Boys and Learning
This is an interesting theory but the article is not well fleshed out. The research shows that the final brain development is basically the same for adult men and women but the rate of development of boys and girls is never in synch. It’s not so much that boys are behind girls; in some areas boys are ahead and in others behind. It’s more that the brain development is on a different route. All roads get there eventually … they just make different stops along the way.
What is the implication of this research? Single gender based schools make a strong argument for curriculum specific to appropriate developmental milestones. This makes more sense to me now that I know this research. Boys failing at schools because the school system has swung to a curriculum more in sync with girls is also an interesting and profound conclusion.
I went online to research this further. Here are some interesting articles on this topic:
National Association for Single Sex Public Education (NASSPE): Brain Differences. Are There Actually Significant Differences Between a Boy’s Brain and a Girl’s Brain?
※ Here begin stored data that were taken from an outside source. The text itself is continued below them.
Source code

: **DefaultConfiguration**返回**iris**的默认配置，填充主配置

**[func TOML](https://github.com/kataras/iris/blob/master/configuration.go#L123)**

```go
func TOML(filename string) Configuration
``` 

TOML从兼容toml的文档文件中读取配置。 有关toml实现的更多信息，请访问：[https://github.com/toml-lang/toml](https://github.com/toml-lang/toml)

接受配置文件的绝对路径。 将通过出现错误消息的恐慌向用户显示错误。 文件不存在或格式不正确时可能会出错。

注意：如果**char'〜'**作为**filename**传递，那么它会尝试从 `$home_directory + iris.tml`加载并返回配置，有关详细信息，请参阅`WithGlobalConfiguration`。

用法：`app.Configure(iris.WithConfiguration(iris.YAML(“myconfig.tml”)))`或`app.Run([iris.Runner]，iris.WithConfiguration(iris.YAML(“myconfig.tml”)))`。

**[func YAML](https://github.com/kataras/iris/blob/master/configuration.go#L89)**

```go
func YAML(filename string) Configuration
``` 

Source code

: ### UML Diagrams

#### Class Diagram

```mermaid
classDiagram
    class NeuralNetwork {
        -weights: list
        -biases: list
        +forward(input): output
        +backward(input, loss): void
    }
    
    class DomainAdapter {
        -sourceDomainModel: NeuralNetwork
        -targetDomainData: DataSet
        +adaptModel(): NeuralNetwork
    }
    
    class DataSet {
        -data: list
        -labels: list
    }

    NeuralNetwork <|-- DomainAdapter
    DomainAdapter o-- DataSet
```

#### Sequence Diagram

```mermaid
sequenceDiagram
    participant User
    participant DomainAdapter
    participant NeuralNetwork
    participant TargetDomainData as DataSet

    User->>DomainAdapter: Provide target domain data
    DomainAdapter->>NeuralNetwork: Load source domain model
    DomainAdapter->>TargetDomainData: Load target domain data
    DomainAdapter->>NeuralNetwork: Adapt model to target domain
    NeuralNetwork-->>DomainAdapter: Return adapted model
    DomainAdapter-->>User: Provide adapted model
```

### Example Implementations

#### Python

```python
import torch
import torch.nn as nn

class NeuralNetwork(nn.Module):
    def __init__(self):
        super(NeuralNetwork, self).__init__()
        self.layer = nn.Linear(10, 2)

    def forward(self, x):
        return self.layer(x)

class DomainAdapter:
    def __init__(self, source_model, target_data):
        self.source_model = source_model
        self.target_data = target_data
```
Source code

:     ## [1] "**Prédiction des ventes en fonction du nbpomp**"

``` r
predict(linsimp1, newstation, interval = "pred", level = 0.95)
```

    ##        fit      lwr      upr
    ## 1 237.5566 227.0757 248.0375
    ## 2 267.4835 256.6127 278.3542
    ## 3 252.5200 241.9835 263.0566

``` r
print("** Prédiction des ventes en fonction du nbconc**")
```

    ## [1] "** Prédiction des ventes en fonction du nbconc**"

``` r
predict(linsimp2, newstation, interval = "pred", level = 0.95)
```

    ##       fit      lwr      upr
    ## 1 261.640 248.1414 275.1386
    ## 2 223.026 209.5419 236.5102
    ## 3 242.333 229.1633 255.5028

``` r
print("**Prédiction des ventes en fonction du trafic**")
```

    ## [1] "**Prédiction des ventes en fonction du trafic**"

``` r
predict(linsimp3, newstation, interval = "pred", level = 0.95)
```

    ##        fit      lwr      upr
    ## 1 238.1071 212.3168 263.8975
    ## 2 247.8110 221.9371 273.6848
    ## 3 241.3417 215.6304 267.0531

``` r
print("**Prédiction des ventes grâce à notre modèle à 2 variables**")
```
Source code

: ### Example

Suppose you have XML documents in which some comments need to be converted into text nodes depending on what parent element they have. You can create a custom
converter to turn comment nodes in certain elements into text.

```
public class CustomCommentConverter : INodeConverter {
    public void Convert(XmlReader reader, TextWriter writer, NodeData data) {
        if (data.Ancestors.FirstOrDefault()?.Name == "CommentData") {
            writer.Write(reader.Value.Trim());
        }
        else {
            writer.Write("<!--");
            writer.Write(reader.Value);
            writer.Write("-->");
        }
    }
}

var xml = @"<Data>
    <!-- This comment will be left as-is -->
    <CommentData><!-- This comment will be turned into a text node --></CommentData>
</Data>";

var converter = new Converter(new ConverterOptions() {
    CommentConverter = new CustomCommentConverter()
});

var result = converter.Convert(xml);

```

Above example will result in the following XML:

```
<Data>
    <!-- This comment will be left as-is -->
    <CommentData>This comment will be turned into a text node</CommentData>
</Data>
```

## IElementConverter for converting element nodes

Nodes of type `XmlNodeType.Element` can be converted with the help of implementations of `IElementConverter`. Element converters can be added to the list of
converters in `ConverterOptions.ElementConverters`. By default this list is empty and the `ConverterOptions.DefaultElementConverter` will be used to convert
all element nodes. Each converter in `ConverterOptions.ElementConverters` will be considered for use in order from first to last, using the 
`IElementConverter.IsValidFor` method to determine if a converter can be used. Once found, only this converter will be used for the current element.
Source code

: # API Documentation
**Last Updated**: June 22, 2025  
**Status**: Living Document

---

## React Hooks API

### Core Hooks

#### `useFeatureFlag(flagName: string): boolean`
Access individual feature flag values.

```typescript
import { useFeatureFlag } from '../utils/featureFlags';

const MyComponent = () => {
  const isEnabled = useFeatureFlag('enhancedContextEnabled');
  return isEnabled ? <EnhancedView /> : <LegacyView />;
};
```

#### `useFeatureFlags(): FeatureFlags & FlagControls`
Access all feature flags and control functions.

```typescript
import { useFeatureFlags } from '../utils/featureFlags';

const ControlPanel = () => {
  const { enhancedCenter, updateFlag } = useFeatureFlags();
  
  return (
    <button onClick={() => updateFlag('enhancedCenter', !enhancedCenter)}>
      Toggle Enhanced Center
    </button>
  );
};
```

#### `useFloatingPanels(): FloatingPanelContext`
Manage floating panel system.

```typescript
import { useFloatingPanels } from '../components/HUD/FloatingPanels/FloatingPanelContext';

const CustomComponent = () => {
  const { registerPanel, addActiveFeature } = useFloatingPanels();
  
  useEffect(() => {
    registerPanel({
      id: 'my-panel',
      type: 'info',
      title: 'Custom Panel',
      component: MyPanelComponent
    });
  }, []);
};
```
NASSPE Cites a NIH Study for those who love to read research: Sexual dimorphism of brain developmental trajectories during childhood and adolescence
The same research here in a reader-friendly voice from Education.com: Gender Differences in the Sequence of Brain Development
Developmental differences: One of five reasons why boys are failing
Why are boys falling behind in school? Kate Hammer takes a look at video games, the education system, the boy code, developmental differences and a lack of role models in search of answers.
- Generally speaking, girls just find it easier than their male classmates to sit still, be quiet and pay attention.
- In the earliest years of schooling, biology takes sides with the girls. The female brain is smaller, but the prefrontal cortex matures about two years earlier, giving girls the classroom advantage when it comes to self-regulation, behaviour and attention.
- Boys have more behavioural problems and learning problems than girls in the early years; they are four times more likely to suffer from autism, three times more likely to suffer learning disabilities such as dyslexia and three times more likely to be diagnosed with Attention Deficit Hyperactivity Disorder.